UK researchers create the world's largest 'family tree' linking 27 million people

Scientists have created the world's latest family tree in history, linking around 27 million people - both living and dead - from around the world.

Developed at the University of Oxford in England, the expansive genealogical network - which researchers say is the largest human genealogy to date - reveals how individuals across the globe are related to one another. 

"The characterisation of modern and ancient human genome sequences has revealed previously unknown features of our evolutionary past," researchers from the University of Oxford's Big Data Institute said.

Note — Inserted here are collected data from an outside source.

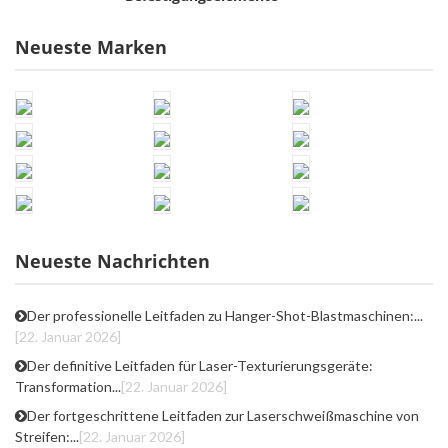
Neueste Marken
Neueste Nachrichten
Der professionelle Leitfaden zu Hanger-Shot-Blastmaschinen:...
[22. Januar 2026]
Der definitive Leitfaden für Laser-Texturierungsgeräte:
Transformation...
[22. Januar 2026]
Der fortgeschrittene Leitfaden zur Laserschweißmaschine von
Streifen:...
[22. Januar 2026]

"As genome data generation continues to accelerate - through the sequencing of population-scale biobanks and ancient samples from around the world - so does the potential to generate an increasingly detailed understanding of how populations have evolved." 

The meticulous research, encompassing a scientific method, research paper and video, effectively traces human populations over time and where and when they walked the earth. 

The project, published on Friday in the journal Science, is described by author and evolutionary geneticist Dr Yan Wong as "basically a huge family tree".

"We have basically built a huge family tree, a genealogy for all of humanity that models as exactly as we can, the history that generated all the genetic variation we find in humans today," Dr Wong said.

"This genealogy allows us to see how every person's genetic sequence relates to every other, along all the points of the genome.

"While humans are the focus of this study, the method is valid for most living things; from orangutans to bacteria. It could be particularly beneficial in medical genetics, in separating out true associations between genetic regions and diseases from spurious connections arising from our shared ancestral history."

There have been unprecedented advances in human genetic research over the past 20 years, with genomic data generated for hundreds of thousands of people - including from thousands of prehistoric ancestors.

"We demonstrate the power of the method to recover relationships between individuals and populations as well as to identify descendants of ancient samples," the researchers said

"We use the foundational notion that the ancestral relationships of all humans who have ever lived can be described by a single genealogy or tree sequence… linking individuals to one another at every point in the genome. 

"This tree sequence of humanity is immensely complex, but estimates of the structure are a powerful means of integrating diverse datasets and gaining greater insights into human genetic diversity… [and] reveal features of human diversity and evolution."

Until now, scientists have struggled to process and integrate the highly diverse and expansive datasets, with samples from wide-ranging times, geographic locations and populations processed, sequenced, and analysed using a variety of techniques. As a result, the datasets contained genuine variation, but also complex patterns of error. 

"The [large quantity] of genetic sequencing data creates challenges for integrating diverse data sources," the researchers said.

"This makes combining data challenging and hinders efforts to generate the most complete picture of human genomic variation."

However, the team were able to introduce new statistical and computational methods to easily combine data from different sources and accommodate the millions of genome sequences.

Each line represents an ancestor-descendant relationship. The width of a line represents how many times the relationship is seen and lines are coloured based on the estimated age of the ancestor.
Each line represents an ancestor-descendant relationship. The width of a line represents how many times the relationship is seen and lines are coloured based on the estimated age of the ancestor. Photo credit: Wohns et al / Science

To date, the tree sequence integrates 3609 human genome sequences - 3601 modern and eight ancient - from across eight datasets and 215 populations. The ancient genomes included samples aged from the 10000s to more than 100,000 years. 

The resulting tree is a "compact representation" of 27 million ancestral haplotype fragments (sets of genetic determinants inherited from a single parent) and 231 million ancestral lineages. An additional 3589 ancient samples compiled from more than 100 publications were also used in order to trace the relationships.

"Essentially, we are reconstructing the genomes of our ancestors and using them to form a vast network of relationships," said lead author Dr Anthony Wilder Wohns, a postdoctoral researcher at the Broad Institute of MIT and Harvard. "We can then estimate when and where these ancestors lived."

The results also successfully traced key events in human history, including the migration out of Africa and archaic introgression - the transfer of genetic information from one species to another - in Oceania. The techniques used by the team are hoped to improve methods to better explain the paths and timings of historic migrations. 

The researchers determined that the very earliest ancestors, predating Homo sapiens, were tracked back to a geographic location now in contemporary Sudan, likely more than one million years ago. The very earliest ancestors the team identified were very likely Homo erectus, an extinct species of archaic human.

"These ancestors lived up to and over one million years ago – which is much older than current estimates for the age of modern humans (c 250,000 to 300,000 years ago) – so bits of our genome have been inherited from individuals that we wouldn't recognise as modern humans, but who most likely lived in northeast Africa. It's very likely that these very old ancestors were Homo erectus, but we cannot be sure of their identity or of their location without extremely ancient DNA," Dr Wong and Dr Wohns said.

"One important conclusion from our work is that the people we often label as representing 'the cradle of humanity' themselves had ancestors further back in time, whose descendants are still among us today."